- **To do**: From the records below, please repeat exactly the line that has "escaping on title/description.", the line that has "document before posting.", and every line between them, and nothing else.

Records shown section start

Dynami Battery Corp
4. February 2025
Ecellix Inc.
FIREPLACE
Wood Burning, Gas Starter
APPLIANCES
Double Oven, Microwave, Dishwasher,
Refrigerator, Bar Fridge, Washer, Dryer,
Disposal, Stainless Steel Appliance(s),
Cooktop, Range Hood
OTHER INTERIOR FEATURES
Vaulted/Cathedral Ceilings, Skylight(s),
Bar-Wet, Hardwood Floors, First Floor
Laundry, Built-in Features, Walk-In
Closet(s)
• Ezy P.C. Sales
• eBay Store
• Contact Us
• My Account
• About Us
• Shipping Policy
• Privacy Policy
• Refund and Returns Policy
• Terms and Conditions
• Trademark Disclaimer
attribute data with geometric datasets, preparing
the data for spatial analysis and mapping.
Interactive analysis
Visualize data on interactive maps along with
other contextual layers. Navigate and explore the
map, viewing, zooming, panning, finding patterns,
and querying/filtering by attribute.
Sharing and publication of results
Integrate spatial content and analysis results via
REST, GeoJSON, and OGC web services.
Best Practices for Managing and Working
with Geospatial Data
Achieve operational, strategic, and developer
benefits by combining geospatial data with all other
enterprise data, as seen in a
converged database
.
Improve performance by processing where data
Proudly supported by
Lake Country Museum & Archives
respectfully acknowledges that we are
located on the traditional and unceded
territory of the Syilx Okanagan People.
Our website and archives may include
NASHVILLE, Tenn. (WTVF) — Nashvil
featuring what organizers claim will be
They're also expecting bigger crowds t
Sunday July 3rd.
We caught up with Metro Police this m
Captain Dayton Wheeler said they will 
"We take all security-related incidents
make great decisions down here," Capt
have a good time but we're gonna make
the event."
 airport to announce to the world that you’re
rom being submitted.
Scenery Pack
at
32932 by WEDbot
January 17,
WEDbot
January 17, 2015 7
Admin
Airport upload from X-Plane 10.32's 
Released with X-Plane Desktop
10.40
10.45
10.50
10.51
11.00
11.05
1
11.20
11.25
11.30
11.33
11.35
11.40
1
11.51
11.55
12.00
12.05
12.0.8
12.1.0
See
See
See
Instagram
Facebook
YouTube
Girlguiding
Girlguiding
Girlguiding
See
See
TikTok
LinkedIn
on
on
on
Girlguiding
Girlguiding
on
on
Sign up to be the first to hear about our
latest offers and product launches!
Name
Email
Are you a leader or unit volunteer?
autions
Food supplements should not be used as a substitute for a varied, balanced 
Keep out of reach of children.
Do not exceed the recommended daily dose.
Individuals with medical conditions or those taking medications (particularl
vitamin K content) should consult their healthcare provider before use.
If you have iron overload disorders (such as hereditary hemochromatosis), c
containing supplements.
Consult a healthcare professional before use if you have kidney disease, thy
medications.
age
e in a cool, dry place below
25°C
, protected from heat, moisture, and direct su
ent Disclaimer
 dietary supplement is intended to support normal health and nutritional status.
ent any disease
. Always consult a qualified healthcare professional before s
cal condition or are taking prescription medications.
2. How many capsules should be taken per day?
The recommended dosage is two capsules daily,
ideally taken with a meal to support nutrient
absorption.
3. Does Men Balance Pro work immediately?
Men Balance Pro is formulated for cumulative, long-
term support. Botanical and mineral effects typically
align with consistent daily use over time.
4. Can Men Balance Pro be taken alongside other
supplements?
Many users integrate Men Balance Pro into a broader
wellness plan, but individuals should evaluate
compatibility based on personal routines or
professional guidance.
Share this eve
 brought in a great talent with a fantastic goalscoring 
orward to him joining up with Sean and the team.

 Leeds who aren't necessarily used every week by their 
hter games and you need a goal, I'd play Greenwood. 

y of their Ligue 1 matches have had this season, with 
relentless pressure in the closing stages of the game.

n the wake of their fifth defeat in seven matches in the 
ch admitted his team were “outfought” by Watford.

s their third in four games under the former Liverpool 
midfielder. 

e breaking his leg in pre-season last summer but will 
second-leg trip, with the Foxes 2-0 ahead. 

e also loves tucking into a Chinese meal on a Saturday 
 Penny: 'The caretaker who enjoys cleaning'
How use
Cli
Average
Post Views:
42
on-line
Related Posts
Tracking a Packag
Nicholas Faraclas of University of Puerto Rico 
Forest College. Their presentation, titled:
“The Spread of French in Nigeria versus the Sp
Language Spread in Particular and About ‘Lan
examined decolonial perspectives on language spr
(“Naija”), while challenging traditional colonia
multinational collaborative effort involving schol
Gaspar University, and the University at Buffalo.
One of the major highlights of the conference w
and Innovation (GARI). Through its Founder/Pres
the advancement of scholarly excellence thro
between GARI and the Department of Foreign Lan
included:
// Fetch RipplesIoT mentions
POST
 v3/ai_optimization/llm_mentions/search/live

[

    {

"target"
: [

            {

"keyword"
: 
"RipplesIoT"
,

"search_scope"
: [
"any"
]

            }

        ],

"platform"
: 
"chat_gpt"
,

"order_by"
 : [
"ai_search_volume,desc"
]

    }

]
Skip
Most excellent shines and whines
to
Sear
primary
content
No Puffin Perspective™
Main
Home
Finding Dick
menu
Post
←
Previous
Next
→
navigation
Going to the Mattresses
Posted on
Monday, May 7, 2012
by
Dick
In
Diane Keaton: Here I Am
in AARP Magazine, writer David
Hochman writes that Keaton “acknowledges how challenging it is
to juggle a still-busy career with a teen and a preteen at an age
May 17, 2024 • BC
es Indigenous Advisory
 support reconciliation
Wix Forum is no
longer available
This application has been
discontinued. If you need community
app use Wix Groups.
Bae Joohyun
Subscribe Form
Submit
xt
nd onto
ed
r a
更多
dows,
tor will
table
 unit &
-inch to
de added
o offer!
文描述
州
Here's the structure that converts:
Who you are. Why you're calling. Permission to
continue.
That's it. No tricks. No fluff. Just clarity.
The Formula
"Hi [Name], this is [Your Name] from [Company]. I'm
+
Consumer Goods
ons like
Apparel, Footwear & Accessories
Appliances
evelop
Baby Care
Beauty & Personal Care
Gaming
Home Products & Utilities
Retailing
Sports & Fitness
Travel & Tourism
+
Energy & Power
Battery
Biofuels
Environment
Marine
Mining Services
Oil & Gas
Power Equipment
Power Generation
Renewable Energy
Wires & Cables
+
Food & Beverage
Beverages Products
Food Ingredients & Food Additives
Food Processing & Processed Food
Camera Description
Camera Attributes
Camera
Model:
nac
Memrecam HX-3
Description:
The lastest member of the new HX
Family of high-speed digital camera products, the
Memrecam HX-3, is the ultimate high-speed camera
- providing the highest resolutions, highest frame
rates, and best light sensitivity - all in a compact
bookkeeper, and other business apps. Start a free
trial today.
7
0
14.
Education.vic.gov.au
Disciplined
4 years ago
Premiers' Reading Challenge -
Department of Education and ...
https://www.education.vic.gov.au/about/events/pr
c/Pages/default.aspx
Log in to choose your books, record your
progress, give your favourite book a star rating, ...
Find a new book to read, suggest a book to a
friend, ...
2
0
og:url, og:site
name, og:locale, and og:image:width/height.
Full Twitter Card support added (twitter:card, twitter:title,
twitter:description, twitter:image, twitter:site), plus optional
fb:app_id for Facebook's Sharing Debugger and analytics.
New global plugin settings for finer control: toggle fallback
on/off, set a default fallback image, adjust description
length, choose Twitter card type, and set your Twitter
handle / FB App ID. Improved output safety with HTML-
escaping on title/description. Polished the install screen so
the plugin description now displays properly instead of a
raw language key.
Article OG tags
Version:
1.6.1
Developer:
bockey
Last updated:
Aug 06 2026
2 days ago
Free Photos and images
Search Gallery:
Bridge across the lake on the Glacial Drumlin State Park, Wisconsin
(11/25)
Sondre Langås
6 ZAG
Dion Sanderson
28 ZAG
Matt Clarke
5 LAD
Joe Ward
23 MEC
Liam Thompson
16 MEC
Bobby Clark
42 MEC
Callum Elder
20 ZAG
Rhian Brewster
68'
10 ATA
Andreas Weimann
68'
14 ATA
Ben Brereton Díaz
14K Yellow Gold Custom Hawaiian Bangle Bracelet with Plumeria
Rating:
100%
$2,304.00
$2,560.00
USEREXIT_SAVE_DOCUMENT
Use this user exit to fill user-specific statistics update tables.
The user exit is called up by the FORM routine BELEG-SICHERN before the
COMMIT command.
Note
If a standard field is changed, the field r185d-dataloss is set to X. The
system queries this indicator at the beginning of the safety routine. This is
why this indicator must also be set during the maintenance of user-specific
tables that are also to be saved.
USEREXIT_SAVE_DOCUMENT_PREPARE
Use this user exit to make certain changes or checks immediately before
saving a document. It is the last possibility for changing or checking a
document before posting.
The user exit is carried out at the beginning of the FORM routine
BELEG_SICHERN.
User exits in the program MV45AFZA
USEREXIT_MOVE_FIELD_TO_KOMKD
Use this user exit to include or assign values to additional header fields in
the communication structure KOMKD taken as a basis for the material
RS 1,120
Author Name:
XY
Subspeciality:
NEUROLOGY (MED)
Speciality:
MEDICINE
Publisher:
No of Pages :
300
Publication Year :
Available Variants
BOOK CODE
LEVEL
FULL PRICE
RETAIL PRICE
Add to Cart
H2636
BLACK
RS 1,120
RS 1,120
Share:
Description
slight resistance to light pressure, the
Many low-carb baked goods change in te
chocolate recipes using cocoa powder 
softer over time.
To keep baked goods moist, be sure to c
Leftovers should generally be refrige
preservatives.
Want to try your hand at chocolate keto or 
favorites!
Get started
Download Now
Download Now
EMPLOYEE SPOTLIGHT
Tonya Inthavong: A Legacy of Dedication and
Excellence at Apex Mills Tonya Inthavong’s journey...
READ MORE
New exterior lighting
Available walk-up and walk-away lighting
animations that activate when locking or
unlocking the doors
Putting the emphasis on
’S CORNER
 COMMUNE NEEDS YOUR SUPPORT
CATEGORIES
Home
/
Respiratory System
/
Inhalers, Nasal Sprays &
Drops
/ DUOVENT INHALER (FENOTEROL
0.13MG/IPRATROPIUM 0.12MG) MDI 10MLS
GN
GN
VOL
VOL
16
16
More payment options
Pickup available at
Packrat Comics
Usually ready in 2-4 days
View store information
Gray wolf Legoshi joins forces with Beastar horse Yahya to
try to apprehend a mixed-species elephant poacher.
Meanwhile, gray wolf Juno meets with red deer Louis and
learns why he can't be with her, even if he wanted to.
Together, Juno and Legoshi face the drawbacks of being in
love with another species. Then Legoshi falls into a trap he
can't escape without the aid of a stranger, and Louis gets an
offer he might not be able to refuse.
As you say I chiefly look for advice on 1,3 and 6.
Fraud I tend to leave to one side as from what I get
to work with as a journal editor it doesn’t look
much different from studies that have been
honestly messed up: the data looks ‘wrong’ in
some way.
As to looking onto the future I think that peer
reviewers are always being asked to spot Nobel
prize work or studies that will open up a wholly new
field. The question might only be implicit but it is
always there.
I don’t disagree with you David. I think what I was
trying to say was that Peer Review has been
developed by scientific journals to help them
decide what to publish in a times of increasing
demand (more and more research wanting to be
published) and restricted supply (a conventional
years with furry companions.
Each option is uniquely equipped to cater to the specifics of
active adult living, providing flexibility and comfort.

Records shown section end

- **Solved problem**:
escaping on title/description. Polished the install screen so
the plugin description now displays properly instead of a
raw language key.
Article OG tags
Version:
1.6.1
Developer:
bockey
Last updated:
Aug 06 2026
2 days ago
Free Photos and images
Search Gallery:
Bridge across the lake on the Glacial Drumlin State Park, Wisconsin
(11/25)
Sondre Langås
6 ZAG
Dion Sanderson
28 ZAG
Matt Clarke
5 LAD
Joe Ward
23 MEC
Liam Thompson
16 MEC
Bobby Clark
42 MEC
Callum Elder
20 ZAG
Rhian Brewster
68'
10 ATA
Andreas Weimann
68'
14 ATA
Ben Brereton Díaz
14K Yellow Gold Custom Hawaiian Bangle Bracelet with Plumeria
Rating:
100%
$2,304.00
$2,560.00
USEREXIT_SAVE_DOCUMENT
Use this user exit to fill user-specific statistics update tables.
The user exit is called up by the FORM routine BELEG-SICHERN before the
COMMIT command.
Note
If a standard field is changed, the field r185d-dataloss is set to X. The
system queries this indicator at the beginning of the safety routine. This is
why this indicator must also be set during the maintenance of user-specific
tables that are also to be saved.
USEREXIT_SAVE_DOCUMENT_PREPARE
Use this user exit to make certain changes or checks immediately before
saving a document. It is the last possibility for changing or checking a
document before posting.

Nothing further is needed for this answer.